■ Exercise ■
A single number is the answer: the count of lines in the listing below that contain "down".

■ Information ■
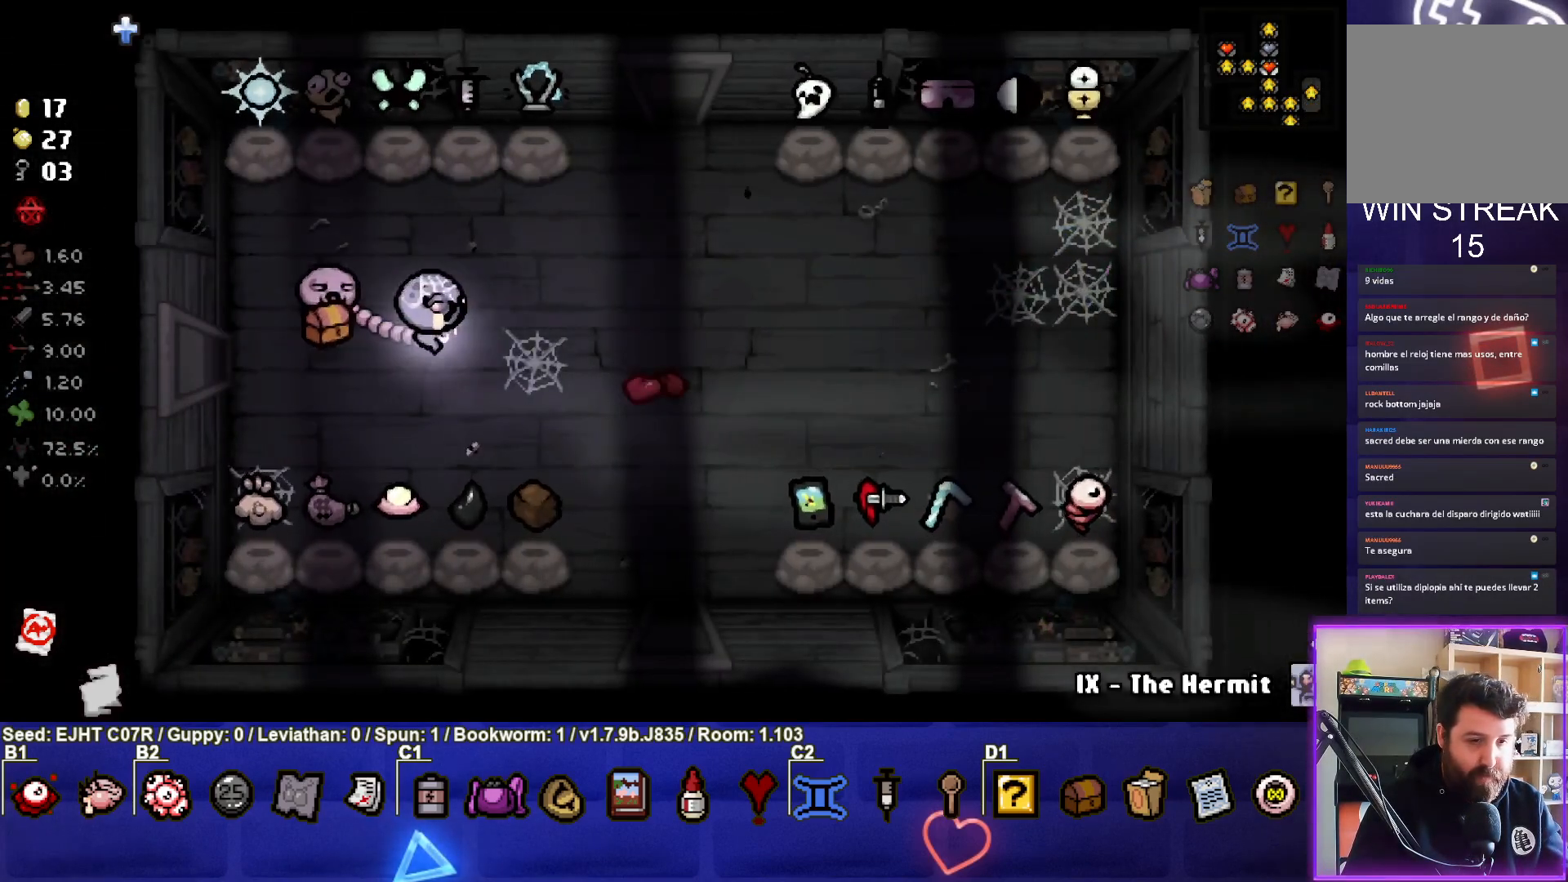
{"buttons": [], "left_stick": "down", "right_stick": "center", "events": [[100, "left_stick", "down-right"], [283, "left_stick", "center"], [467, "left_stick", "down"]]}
...
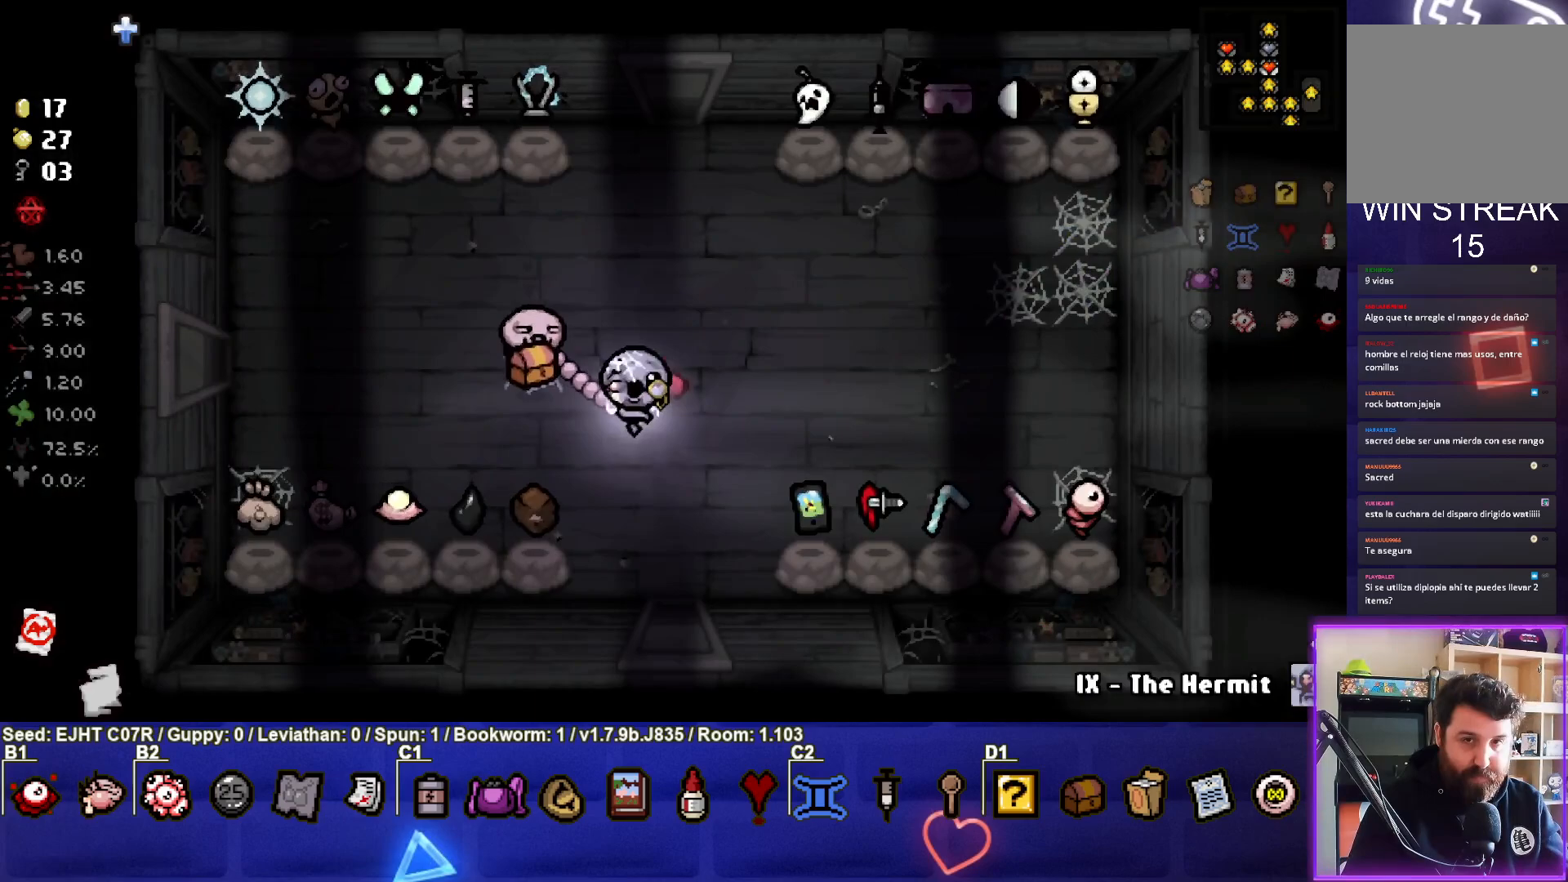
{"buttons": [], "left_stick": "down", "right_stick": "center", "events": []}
==
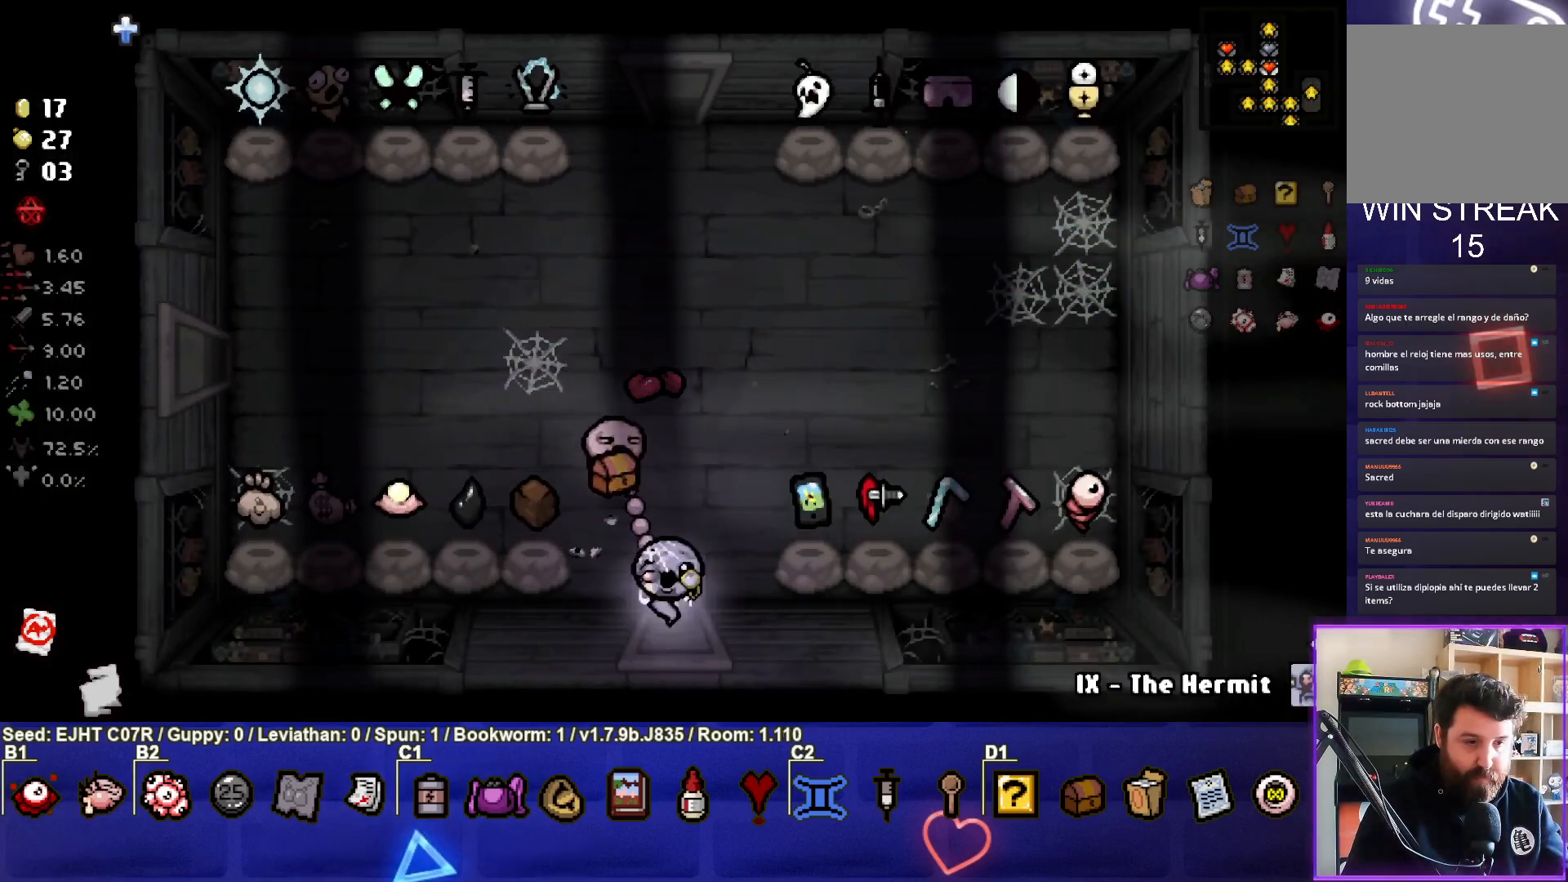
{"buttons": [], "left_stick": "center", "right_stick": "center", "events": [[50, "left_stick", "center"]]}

■ Answer to the problem ■
2